Je te remercie de ta confiance et de me partager ce que tu portes. Je trouve ta colère très saine, tout particulièrement celle qui tu manifeste face à l’Église. Et tu as le droit de vouloir cesser d’y aller. Mais tu sais que les textes les plus violents dans la Bible sont les psaumes, textes de prières, et que parmi ces textes s’exprime parfois une très grande colère à l’endroit de Dieu. Bien sûr, le psalmiste finit toujours par revenir vers Dieu et lui confier sa vie, mais avec un ami on n’a pas peur de la franchise, ni de ses sentiments.Dans certaines situations de la vie, le mal nous fait crier notre douleur. Et alors qui peut-on blâmer, si ce n’est Dieu? C’est lui notre bouc-émissaire. On aimerait bien qu’en un tour de main il renverse les situations.

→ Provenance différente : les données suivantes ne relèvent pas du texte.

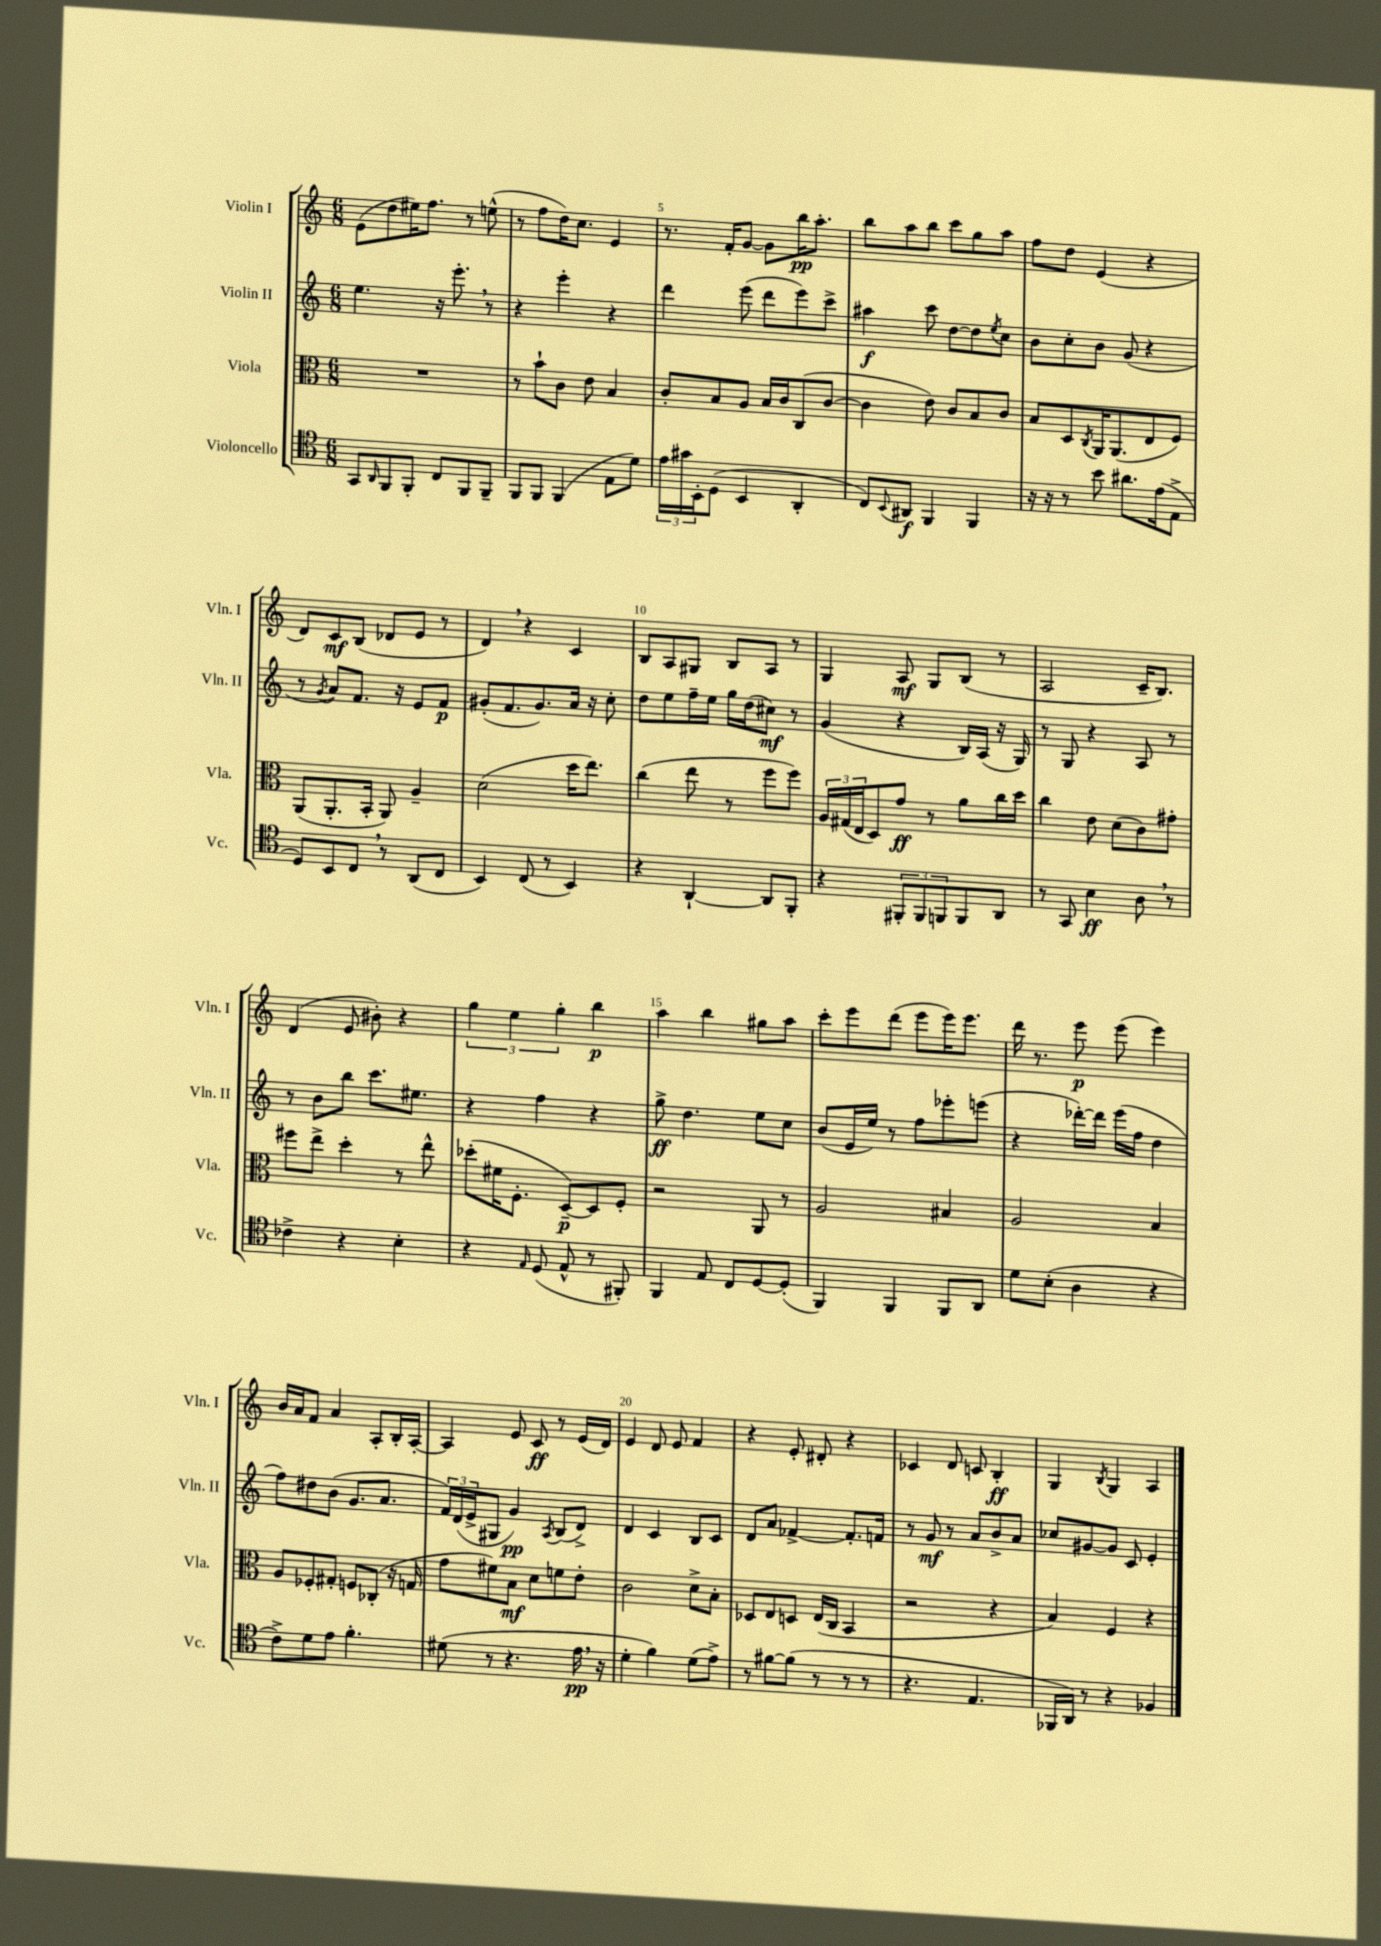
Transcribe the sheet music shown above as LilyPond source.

<<
\new StaffGroup <<
\new Staff = "s0" \with { instrumentName = "Violin I" shortInstrumentName = "Vln. I" } {
    \clef treble \key c \major \numericTimeSignature \time 6/8
    e'8( d''8 eis''16) f''8. r8 e''8-^( |
    r8 f''8 d''16) c''8. e'4 |
    r8. f'16-. g'8~ g'8 b''16\pp a''8.-. |
    b''8 a''8 b''8 c'''8 g''8 a''8 |
    f''8 d''8 e'4( r4 |
    d'8) c'8\mf b8( des'8 e'8 r8 |
    d'4) \breathe r4 c'4 |
    b8 a8 gis8 b8 a8 r8 |
    g4 a8\mf g8 b8( r8 |
    a2 c'16-- b8.) |
    d'4( e'8 bis'8-.) r4 |
    \tuplet 3/2 { g''4 e''4 g''4-. } b''4\p |
    a''4 b''4 gis''8 a''8 |
    c'''8-. e'''8 d'''8( e'''8 e'''16) e'''8. |
    d'''16 r8. e'''8\p e'''8( e'''4) |
    b'16 a'16 f'8 a'4 a8-. b16-. a16~-. |
    a4 e'8 c'8\ff r8 e'16( d'16) |
    e'4 d'8 e'8 f'4 |
    r4 e'8-. dis'8-. r4 |
    ces'4 d'8 c'8 b4-.\ff |
    g4 \acciaccatura { b8 } g4 a4 \bar "|." |
}
\new Staff = "s1" \with { instrumentName = "Violin II" shortInstrumentName = "Vln. II" } {
    \clef treble \key c \major \numericTimeSignature \time 6/8
    e''4. r16 e'''8.-. \breathe r8 |
    r4 e'''4-. r4 |
    d'''4 e'''8( d'''8 e'''8) c'''8-> |
    ais''4\f c'''8 d''8~ d''8 \acciaccatura { e''8 } c''8 |
    b'8 c''8-. b'8 g'8( r4 |
    r8 \acciaccatura { g'8 } a'8) f'8. r16 e'8 f'8\p |
    gis'8-.( f'8. gis'8.) a'16 r16 c''8-. |
    d''8 e''8 f''16-- e''16 g''16 d''16( cis''8\mf) r8 |
    g'4( r4 b16) a16( r16 g16) |
    r8 g8 r4 a8 r8 |
    r8 b'8 b''8 c'''8. eis''8. |
    r4 f''4 r4 |
    g''8->\ff d''4. e''8 c''8 |
    b'8( e'16 e''16) r8 f''8 ees'''8-. e'''8( |
    r4 des'''16~-.) des'''16 e'''16( f''16 d''4 |
    f''8) dis''8 b'8( g'8. a'8. |
    \tuplet 3/2 { f'16) d'16( e'16-> } gis8 g'4\pp) \acciaccatura { a8 } b8( d'8->) |
    d'4 c'4 b8 c'8 |
    d'8 a'8 fes'4~-> fes'8.-. f'16 |
    r8 g'8\mf r8 a'8 b'8-> a'8 |
    ces''8 gis'8~ gis'8 c'8 e'4-. \bar "|." |
}
\new Staff = "s2" \with { instrumentName = "Viola" shortInstrumentName = "Vla." } {
    \clef alto \key c \major \numericTimeSignature \time 6/8
    R2. |
    r8 b'8-! c'8 e'8 b4 |
    c'8-. b8 a8 b16 c'16 c8( c'8~ |
    c'4 e'8) c'8 b8 c'8 |
    b8 d8 \acciaccatura { c8 } a,16 a,8.( e8 f8) |
    a,8( a,8.-. b,16-. a,8) a4-- |
    d'2( d''16 e''8.) |
    c''4( e''8 r8 f''8 f''8) |
    \tuplet 3/2 { a16 gis16( e16 } d8) g'8\ff r8 a'8 c''16 d''16 |
    c''4 e'8 d'8( c'8) gis'8-. |
    fis''8 e''8-> d''4-. r8 e''8-^ |
    des''8-.( fis'16 f8.-. d8~--\p) d8 f8-. |
    r2 a,8 r8 |
    a2 bis4 |
    a2 b4 |
    a8 fes8-. gis8-. f8 ces8-.( r16 g16 |
    g'8 fis'8) b8\mf d'8 f'8 e'8-. |
    c'2 d'8-> b8-. |
    des8 e8 d8 e16( c16 b,4 |
    r2 r4 |
    b4) f4 r4 \bar "|." |
}
\new Staff = "s3" \with { instrumentName = "Violoncello" shortInstrumentName = "Vc." } {
    \clef tenor \key c \major \numericTimeSignature \time 6/8
    g,8 \grace { a,16 } f,8 f,8-. c8 f,8 f,8-- |
    f,8 f,8 f,4( e8 d'8) |
    \tuplet 3/2 { e'16 gis'16 b,16-. } d8( b,4 a,4-. |
    c8) \appoggiatura { b,8 } ais,8\f f,4 f,4 |
    r16 r16 r8 b'8 ais'8. e'16( e8-> |
    d8) b,8 c8 \breathe r8 a,8( c8 |
    b,4) c8( r8 b,4) |
    r4 a,4~-! a,8 f,8-. |
    r4 \tuplet 3/2 { fis,8-. fis,8 f,8 } f,8 a,8 |
    r8 g,8 b4\ff a8 \breathe r8 |
    ces'4-> r4 b4-. |
    r4 \grace { e16 } d8( e8-^ r8 fis,8-.) |
    f,4 e8 c8 d8~ d8-.( |
    f,4) f,4 f,8 a,8 |
    d'8 b8-.( a4 r4 |
    c'8->) d'8 e'8 f'4.-. |
    dis'8( r8 r4. e'16\pp \breathe r16 |
    d'4-. f'4) d'8( e'8->) |
    r8 fis'8~ fis'8( r8 r8 r8 |
    r4. e4. |
    fes,16 a,16) r8 r4 fes4 \bar "|." |
}
>>
>>
\layout { \context { \Score currentBarNumber = #3 \override BarNumber.break-visibility = ##(#f #t #t) barNumberVisibility = #(every-nth-bar-number-visible 5) } }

Sans nous en rendre compte, ce Dieu qui nous laisse libres, même dans notre lutte avec le mal, nous embête, et on aimerait alors le troquer pour un Dieu où l’on n’a plus à penser, ni à souffrir. C’est le grand mystère de la vie qui bat en nous et qui, parfois, est tellement souffrante et injuste. On n’a pas assez de notre petite tête et de notre petit coeur pour comprendre tout ce qui nous arrive.

Mais le Christ est venu porter avec nous cette souffrance. Comme le dit Catherine de Sienne : « ce ne sont pas les clous qui retiennent le Christ sur la croix, mais l’amour. » Et quand je le considère ainsi crucifié, poussant l’amour jusque-là, je me dis alors que mon ennemi ce n’est pas Dieu, ce n’est pas le Christ, mais le mal qu’il est venu dénoncer, affronter et vaincre. Le mal en moi et chez les autres, la faiblesse en moi et chez les autres. Mais il faut du temps pour voir les premières pousses de la résurrection en nos vies. Et pourtant, elles sont là.

« Time is gentleman », dit un proverbe anglais. Et le temps du deuil et de la perte que tu vis, est un temps qui est souffrant, car ta perte est grande ainsi que ta peine. Seulement le temps, je dirais la caresse de Dieu sur ton existence, peut cicatriser la douleur, sans qu’on ne l’oublie. Vient un jour où elle ne fait plus vraiment mal, mais où le souvenir lui ne meurt jamais.

L’on deviendrait inhumains si l’on pensait pouvoir un jour se débarrasser du souvenir d’un être cher. Mais avec ce souvenir douloureux, l’on apprend à grandir. Il nous pousse vers l’avant et nous rend capables de dépassement, même capables de soutenir ceux et celles qui vivent une épreuve semblable à la nôtre. Mais tu as le droit de râler, de chialer, de blasphémer! Tu as le droit de dire : « je n’avance plus ». Tu seras toujours respectée dans tes choix. Sache que Lui il t’attend toujours, il ne te juge pas et, surtout, il comprend et accepte ta colère puisqu’il t’aime.